----- Material shown -----

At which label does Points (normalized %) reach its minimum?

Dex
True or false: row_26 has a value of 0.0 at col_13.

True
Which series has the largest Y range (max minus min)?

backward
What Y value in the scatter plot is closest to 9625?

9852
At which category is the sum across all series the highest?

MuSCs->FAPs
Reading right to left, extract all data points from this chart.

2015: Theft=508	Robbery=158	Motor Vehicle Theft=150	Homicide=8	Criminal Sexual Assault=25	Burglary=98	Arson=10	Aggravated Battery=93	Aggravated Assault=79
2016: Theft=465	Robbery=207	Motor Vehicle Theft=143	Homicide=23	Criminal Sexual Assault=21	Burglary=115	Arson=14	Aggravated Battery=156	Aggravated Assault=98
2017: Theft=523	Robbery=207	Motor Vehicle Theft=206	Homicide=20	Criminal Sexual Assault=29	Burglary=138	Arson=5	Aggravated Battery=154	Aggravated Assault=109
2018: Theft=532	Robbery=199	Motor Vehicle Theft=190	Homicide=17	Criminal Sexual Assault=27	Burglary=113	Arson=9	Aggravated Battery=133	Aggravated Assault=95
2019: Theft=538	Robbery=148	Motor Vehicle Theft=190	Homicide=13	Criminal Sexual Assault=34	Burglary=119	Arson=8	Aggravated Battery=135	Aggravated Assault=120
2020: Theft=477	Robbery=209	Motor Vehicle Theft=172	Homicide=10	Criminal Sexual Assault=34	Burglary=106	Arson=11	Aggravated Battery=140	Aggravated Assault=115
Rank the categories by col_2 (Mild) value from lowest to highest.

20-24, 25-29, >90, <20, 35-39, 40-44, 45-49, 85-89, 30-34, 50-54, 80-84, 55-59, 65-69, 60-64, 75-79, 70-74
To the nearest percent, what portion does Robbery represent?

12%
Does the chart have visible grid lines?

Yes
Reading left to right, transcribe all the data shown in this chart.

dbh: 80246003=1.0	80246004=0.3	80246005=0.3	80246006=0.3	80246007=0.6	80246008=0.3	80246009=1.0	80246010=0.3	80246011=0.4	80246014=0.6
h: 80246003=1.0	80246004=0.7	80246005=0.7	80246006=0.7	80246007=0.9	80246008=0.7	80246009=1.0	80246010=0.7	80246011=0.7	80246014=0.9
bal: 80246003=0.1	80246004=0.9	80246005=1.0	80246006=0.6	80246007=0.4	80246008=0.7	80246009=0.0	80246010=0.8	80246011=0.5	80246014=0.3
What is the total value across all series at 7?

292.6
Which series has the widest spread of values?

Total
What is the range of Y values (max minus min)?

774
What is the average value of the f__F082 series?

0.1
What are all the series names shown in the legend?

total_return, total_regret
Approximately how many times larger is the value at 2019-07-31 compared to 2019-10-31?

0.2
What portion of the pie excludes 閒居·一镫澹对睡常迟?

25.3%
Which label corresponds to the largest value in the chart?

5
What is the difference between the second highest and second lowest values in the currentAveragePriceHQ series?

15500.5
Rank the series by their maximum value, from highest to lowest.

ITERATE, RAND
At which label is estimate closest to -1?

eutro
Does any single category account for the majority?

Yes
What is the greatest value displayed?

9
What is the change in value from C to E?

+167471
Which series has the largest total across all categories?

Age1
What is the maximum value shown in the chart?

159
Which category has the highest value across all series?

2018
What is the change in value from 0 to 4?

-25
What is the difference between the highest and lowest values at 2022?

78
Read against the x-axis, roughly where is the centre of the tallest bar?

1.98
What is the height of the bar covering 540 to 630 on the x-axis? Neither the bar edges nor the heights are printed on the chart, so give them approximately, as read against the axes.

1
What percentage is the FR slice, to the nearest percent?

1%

-----

▶ _Exercise prompt_
Please rewrite all of the items above, changing "series" to "data series" and leaving everything else as it is.

▶ _Exercise answer_
At which label does Points (normalized %) reach its minimum?

Dex
True or false: row_26 has a value of 0.0 at col_13.

True
Which data series has the largest Y range (max minus min)?

backward
What Y value in the scatter plot is closest to 9625?

9852
At which category is the sum across all data series the highest?

MuSCs->FAPs
Reading right to left, extract all data points from this chart.

2015: Theft=508	Robbery=158	Motor Vehicle Theft=150	Homicide=8	Criminal Sexual Assault=25	Burglary=98	Arson=10	Aggravated Battery=93	Aggravated Assault=79
2016: Theft=465	Robbery=207	Motor Vehicle Theft=143	Homicide=23	Criminal Sexual Assault=21	Burglary=115	Arson=14	Aggravated Battery=156	Aggravated Assault=98
2017: Theft=523	Robbery=207	Motor Vehicle Theft=206	Homicide=20	Criminal Sexual Assault=29	Burglary=138	Arson=5	Aggravated Battery=154	Aggravated Assault=109
2018: Theft=532	Robbery=199	Motor Vehicle Theft=190	Homicide=17	Criminal Sexual Assault=27	Burglary=113	Arson=9	Aggravated Battery=133	Aggravated Assault=95
2019: Theft=538	Robbery=148	Motor Vehicle Theft=190	Homicide=13	Criminal Sexual Assault=34	Burglary=119	Arson=8	Aggravated Battery=135	Aggravated Assault=120
2020: Theft=477	Robbery=209	Motor Vehicle Theft=172	Homicide=10	Criminal Sexual Assault=34	Burglary=106	Arson=11	Aggravated Battery=140	Aggravated Assault=115
Rank the categories by col_2 (Mild) value from lowest to highest.

20-24, 25-29, >90, <20, 35-39, 40-44, 45-49, 85-89, 30-34, 50-54, 80-84, 55-59, 65-69, 60-64, 75-79, 70-74
To the nearest percent, what portion does Robbery represent?

12%
Does the chart have visible grid lines?

Yes
Reading left to right, transcribe all the data shown in this chart.

dbh: 80246003=1.0	80246004=0.3	80246005=0.3	80246006=0.3	80246007=0.6	80246008=0.3	80246009=1.0	80246010=0.3	80246011=0.4	80246014=0.6
h: 80246003=1.0	80246004=0.7	80246005=0.7	80246006=0.7	80246007=0.9	80246008=0.7	80246009=1.0	80246010=0.7	80246011=0.7	80246014=0.9
bal: 80246003=0.1	80246004=0.9	80246005=1.0	80246006=0.6	80246007=0.4	80246008=0.7	80246009=0.0	80246010=0.8	80246011=0.5	80246014=0.3
What is the total value across all data series at 7?

292.6
Which data series has the widest spread of values?

Total
What is the range of Y values (max minus min)?

774
What is the average value of the f__F082 data series?

0.1
What are all the data series names shown in the legend?

total_return, total_regret
Approximately how many times larger is the value at 2019-07-31 compared to 2019-10-31?

0.2
What portion of the pie excludes 閒居·一镫澹对睡常迟?

25.3%
Which label corresponds to the largest value in the chart?

5
What is the difference between the second highest and second lowest values in the currentAveragePriceHQ data series?

15500.5
Rank the data series by their maximum value, from highest to lowest.

ITERATE, RAND
At which label is estimate closest to -1?

eutro
Does any single category account for the majority?

Yes
What is the greatest value displayed?

9
What is the change in value from C to E?

+167471
Which data series has the largest total across all categories?

Age1
What is the maximum value shown in the chart?

159
Which category has the highest value across all data series?

2018
What is the change in value from 0 to 4?

-25
What is the difference between the highest and lowest values at 2022?

78
Read against the x-axis, roughly where is the centre of the tallest bar?

1.98
What is the height of the bar covering 540 to 630 on the x-axis? Neither the bar edges nor the heights are printed on the chart, so give them approximately, as read against the axes.

1
What percentage is the FR slice, to the nearest percent?

1%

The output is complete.